3. Never say or do anything to embarrass the person who provides one.
4. Respond immediately to requests by others for your assistance.
Note: If you can't provide that assistance, introduce the person to someone who can. Effective networking is a three-dimensional contact sport.
5. Constantly strengthen your networking skills but (key point) always be yourself.
Networking is a process that should never end, best viewed as a sequential journey rather than as a series of isolated transactions. The needs and interests of those who comprise a given network change over time. Also, as that network expands in scope and increases in number of those involved, sub-sets will develop as have online news groups and, more recently, special interest blogs.
At the outset of this brief commentary, I suggested that those who are interested in this book should not be deterred by its title, as I initially was. I also want to suggest that some of the best material in it is provided by persons who are totally unfamiliar to most readers. It is interesting to learn how Colin Powell networks and what Fran Tarkenton has done since retiring from his career in the National Football League. But for me, at least, the contributions by others (e.g. Cindy Mount, Jeremy Allen, Susan RoAne, Bob Burg, Art Radtke, George Fraser, and Dan Georgevich) were of greater practical value.
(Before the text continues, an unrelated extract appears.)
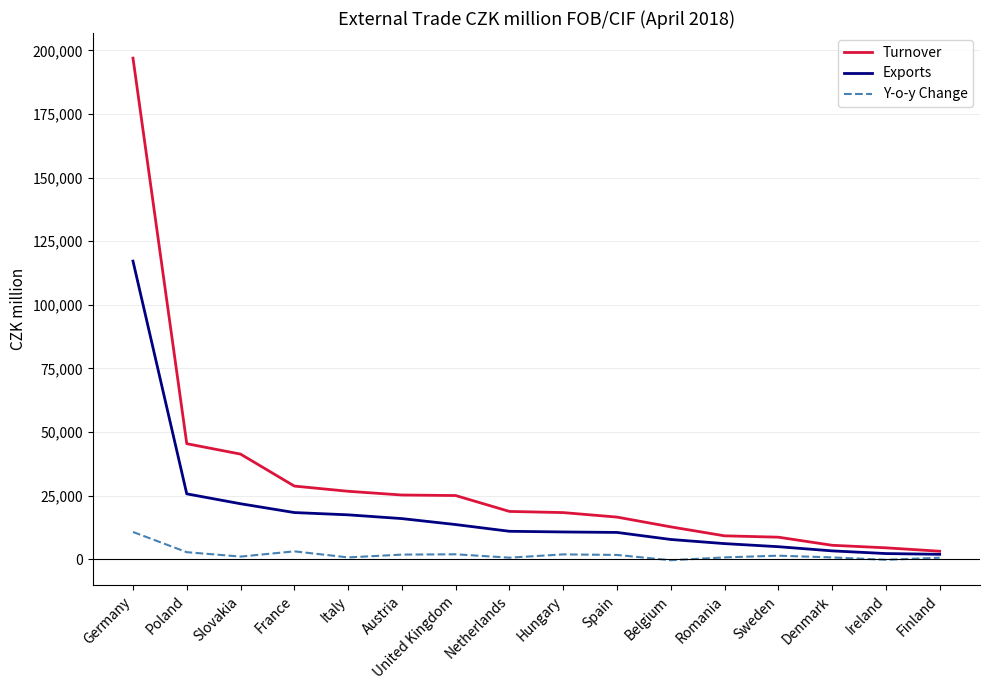

What is the greatest value displayed?

196964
Credit Ivan Misner and Don Morgan will doing a brilliant job of selecting and organizing the material. They are also to be commended for the brief but insightful head notes that introduce each chapter. Well-done!
Those who share my high regard for this volume are urged to check out Misner's Truth or Delusion?: Busting Networking's Biggest Myths as well as the aforementioned How to Make a Million Dollar First Impression. Also three books compiled by the Million Dollar Round Table Center for Productivity (Million Dollar Prospecting Techniques, Million Dollar Selling Techniques, and Million Dollar Closing Techniques), and three books by Tom Butler-Bowdon: 50 Success Classics, 50 Self-Help Classics, and the most recent published 50 Psychology Classics.